[Opening Task inputs section]

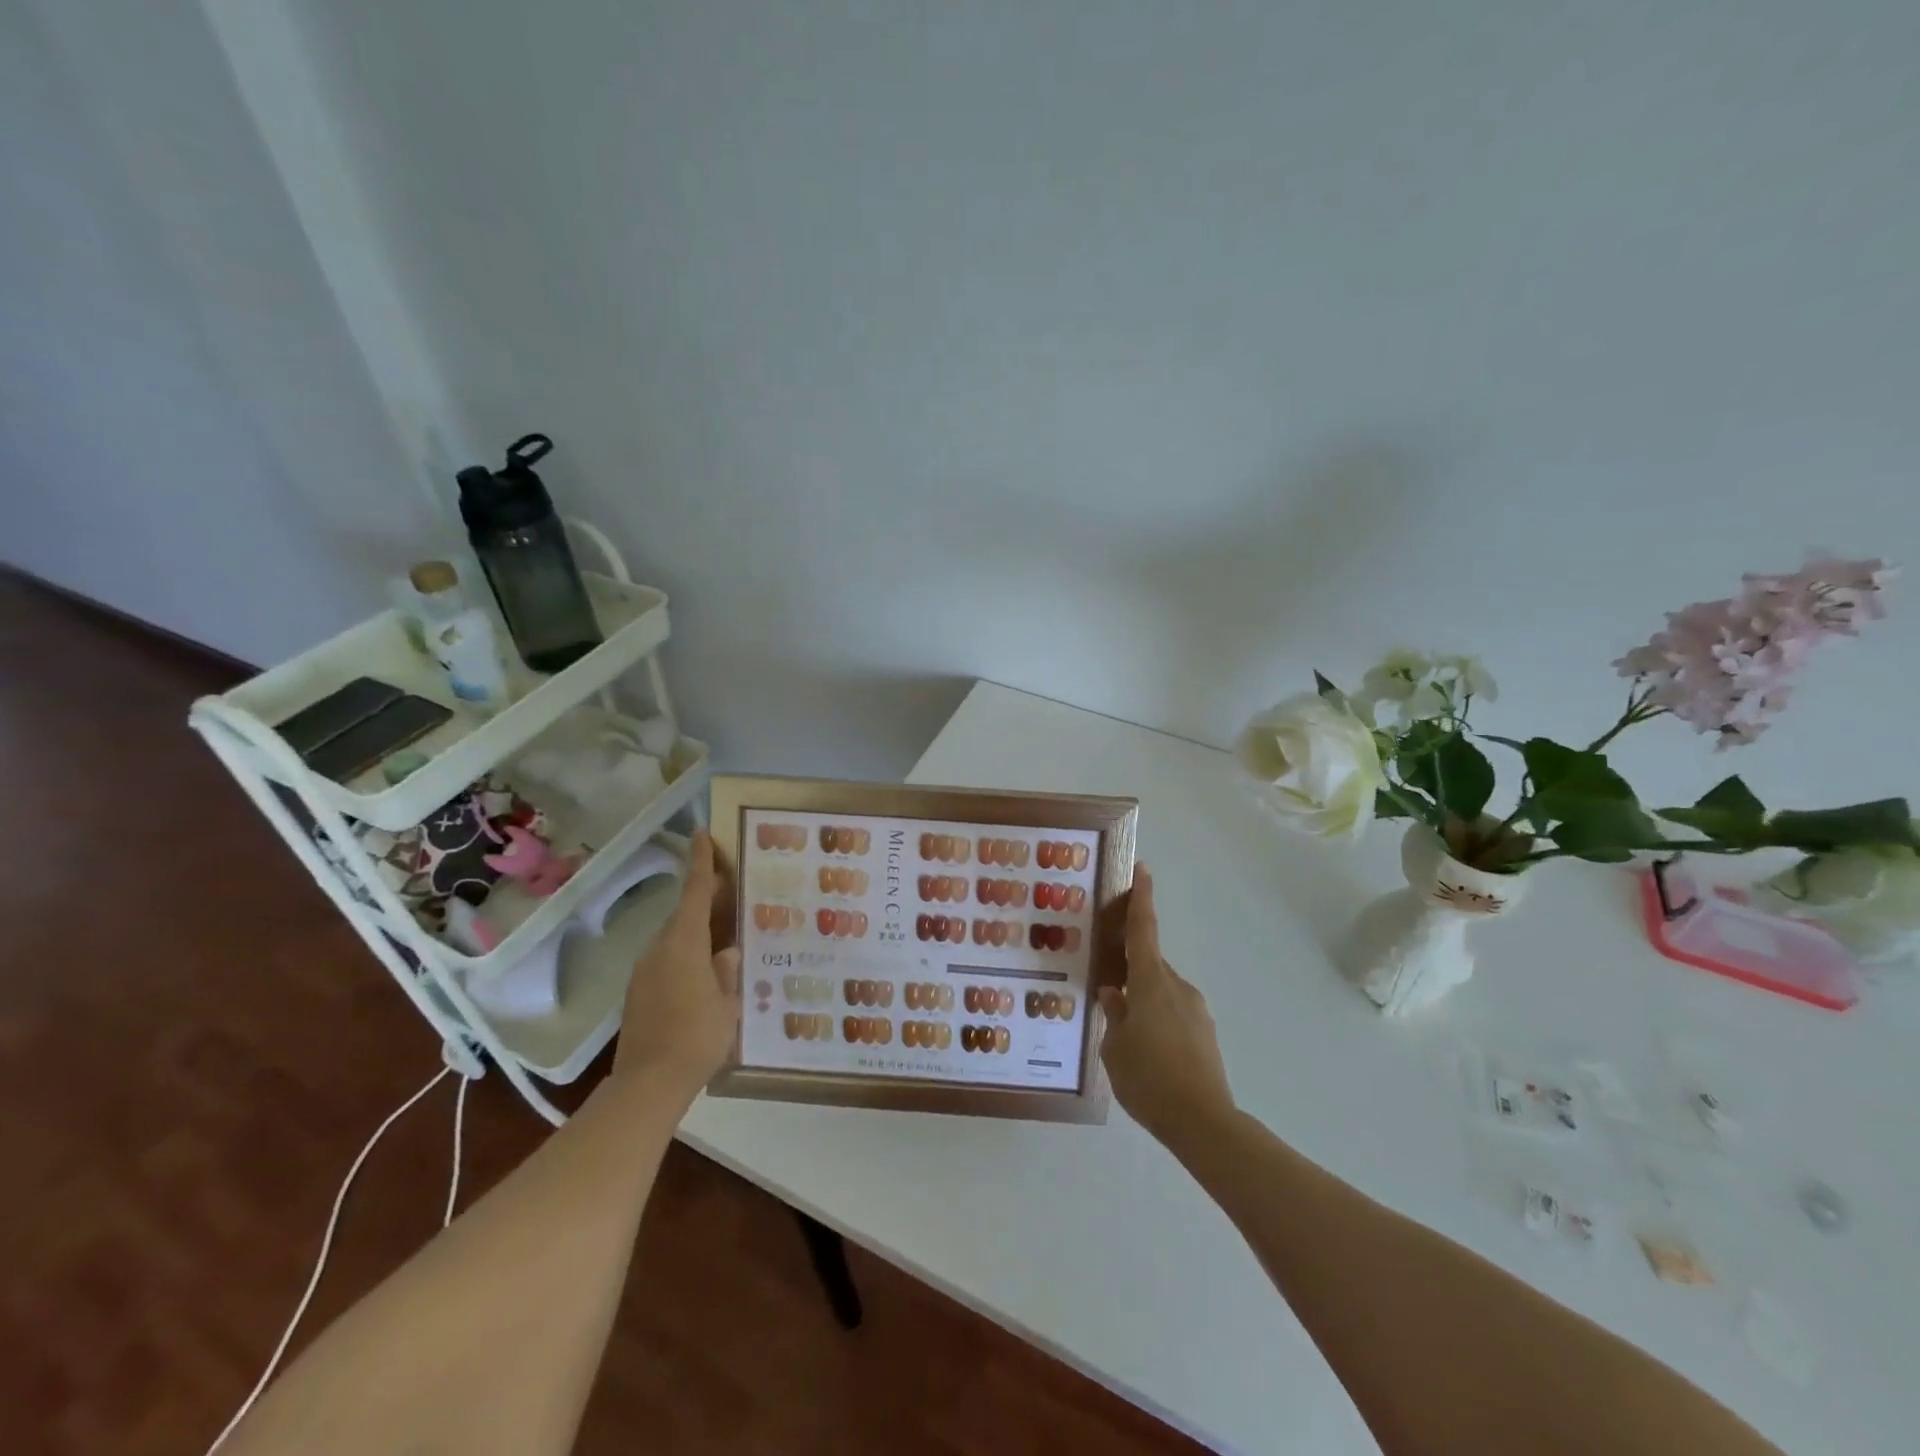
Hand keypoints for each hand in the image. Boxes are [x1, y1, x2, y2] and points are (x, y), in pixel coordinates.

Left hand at [614, 830, 740, 1095]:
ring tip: (727, 936)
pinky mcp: (640, 994)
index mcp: (684, 943)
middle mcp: (660, 949)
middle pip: (685, 914)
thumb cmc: (696, 1037)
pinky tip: (707, 975)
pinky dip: (688, 956)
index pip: (695, 892)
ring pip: (677, 939)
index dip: (701, 862)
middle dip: (707, 899)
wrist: (647, 1084)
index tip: (702, 833)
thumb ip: (727, 972)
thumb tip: (727, 952)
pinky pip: (669, 961)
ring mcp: (646, 972)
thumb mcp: (727, 1003)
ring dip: (699, 932)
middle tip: (735, 890)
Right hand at [1098, 864, 1235, 1149]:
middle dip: (1129, 969)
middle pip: (1148, 964)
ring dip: (1142, 1000)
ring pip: (1160, 991)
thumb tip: (1114, 995)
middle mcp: (1176, 987)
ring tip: (1124, 1034)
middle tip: (1107, 984)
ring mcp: (1195, 1009)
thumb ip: (1113, 1015)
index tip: (1143, 870)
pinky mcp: (1204, 1033)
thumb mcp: (1115, 1048)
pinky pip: (1173, 1013)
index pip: (1144, 930)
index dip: (1142, 899)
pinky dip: (1157, 1019)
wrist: (1204, 1122)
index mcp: (1150, 983)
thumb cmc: (1149, 1079)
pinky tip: (1146, 1051)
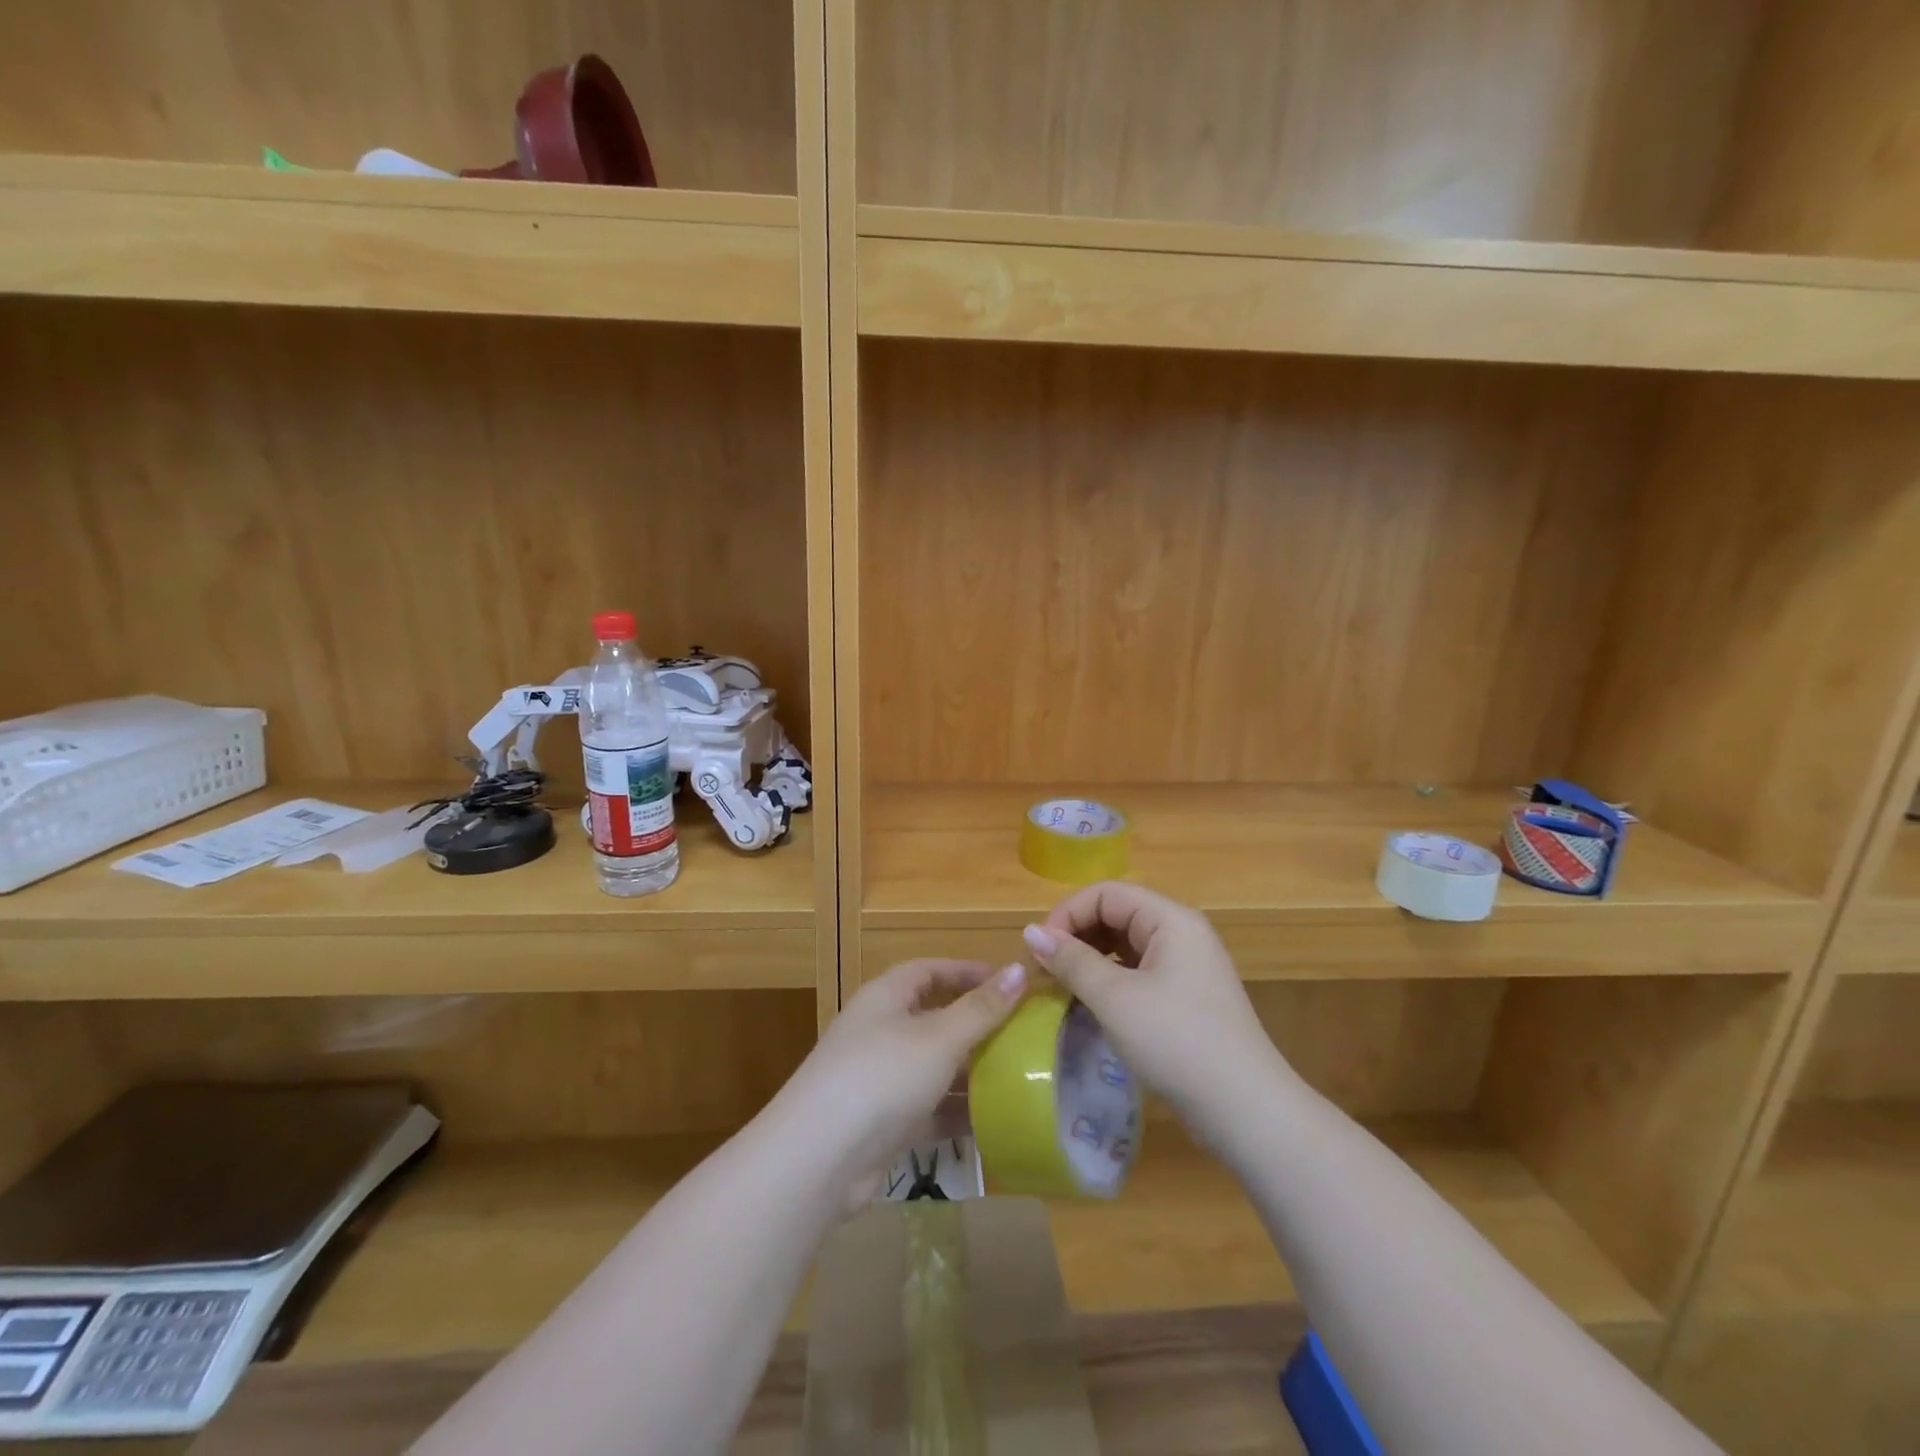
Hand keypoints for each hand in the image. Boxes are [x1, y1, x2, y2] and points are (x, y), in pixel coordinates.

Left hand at [781, 958, 1027, 1191]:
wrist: (819, 1159)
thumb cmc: (881, 1076)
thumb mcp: (938, 1038)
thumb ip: (981, 1009)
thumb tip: (1021, 969)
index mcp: (886, 997)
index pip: (930, 970)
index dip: (967, 972)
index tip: (1010, 982)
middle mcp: (881, 1030)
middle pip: (934, 1017)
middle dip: (976, 1024)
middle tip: (1023, 1031)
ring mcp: (881, 1078)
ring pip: (934, 1066)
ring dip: (971, 1070)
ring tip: (1020, 1074)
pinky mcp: (885, 1122)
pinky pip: (930, 1108)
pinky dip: (958, 1111)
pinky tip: (996, 1121)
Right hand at [1023, 883, 1291, 1129]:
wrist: (1246, 1110)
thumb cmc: (1177, 1042)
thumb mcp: (1115, 999)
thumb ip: (1071, 961)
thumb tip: (1029, 932)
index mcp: (1170, 919)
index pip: (1106, 894)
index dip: (1067, 914)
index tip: (1038, 951)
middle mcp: (1181, 933)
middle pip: (1116, 914)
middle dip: (1075, 936)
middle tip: (1043, 971)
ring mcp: (1186, 966)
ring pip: (1124, 945)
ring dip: (1089, 960)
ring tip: (1060, 987)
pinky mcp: (1185, 997)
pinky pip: (1137, 972)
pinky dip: (1108, 981)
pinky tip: (1089, 1005)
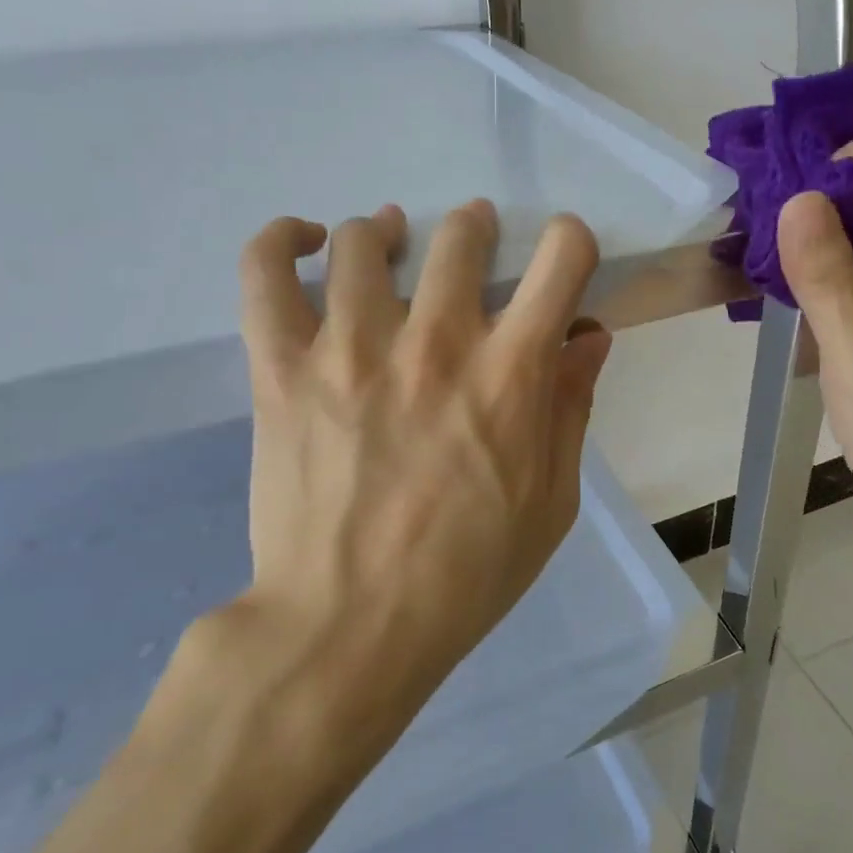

[Closing Task inputs section]

The problem: Out of the records above, set down only the lines from the one that contains "thumb mcp: (1115, 1048)" through the one that contains "thumb cmc: (881, 1076)", unchanged and without the pictures.

Response for this exercise:
thumb mcp: (1115, 1048)
pinky pip: (1173, 1013)
index pip: (1144, 930)
index dip: (1142, 899)
pinky dip: (1157, 1019)
wrist: (1204, 1122)
index mcp: (1150, 983)
thumb cmc: (1149, 1079)
pinky tip: (1146, 1051)
Hand keypoints for each hand in the image. Boxes are [x1, y1, x2, y2] and points are (x, y), in pixel coordinates.

Left hand at [781, 958, 1027, 1191]:
wrist: (819, 1159)
thumb cmc: (881, 1076)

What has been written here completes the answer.